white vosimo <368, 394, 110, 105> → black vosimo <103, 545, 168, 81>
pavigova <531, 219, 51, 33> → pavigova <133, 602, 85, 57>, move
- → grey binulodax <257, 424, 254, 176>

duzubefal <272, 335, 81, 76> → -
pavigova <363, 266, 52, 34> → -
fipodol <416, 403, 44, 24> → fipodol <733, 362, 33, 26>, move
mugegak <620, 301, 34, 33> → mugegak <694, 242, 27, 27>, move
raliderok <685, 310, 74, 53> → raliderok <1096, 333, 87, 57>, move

* * * *

EXERCISE DETAILS: Transcribe the records above exactly.

WRITTEN ANSWER:
white vosimo <368, 394, 110, 105> → black vosimo <103, 545, 168, 81>
pavigova <531, 219, 51, 33> → pavigova <133, 602, 85, 57>, move
- → grey binulodax <257, 424, 254, 176>

duzubefal <272, 335, 81, 76> → -
pavigova <363, 266, 52, 34> → -
fipodol <416, 403, 44, 24> → fipodol <733, 362, 33, 26>, move
mugegak <620, 301, 34, 33> → mugegak <694, 242, 27, 27>, move
raliderok <685, 310, 74, 53> → raliderok <1096, 333, 87, 57>, move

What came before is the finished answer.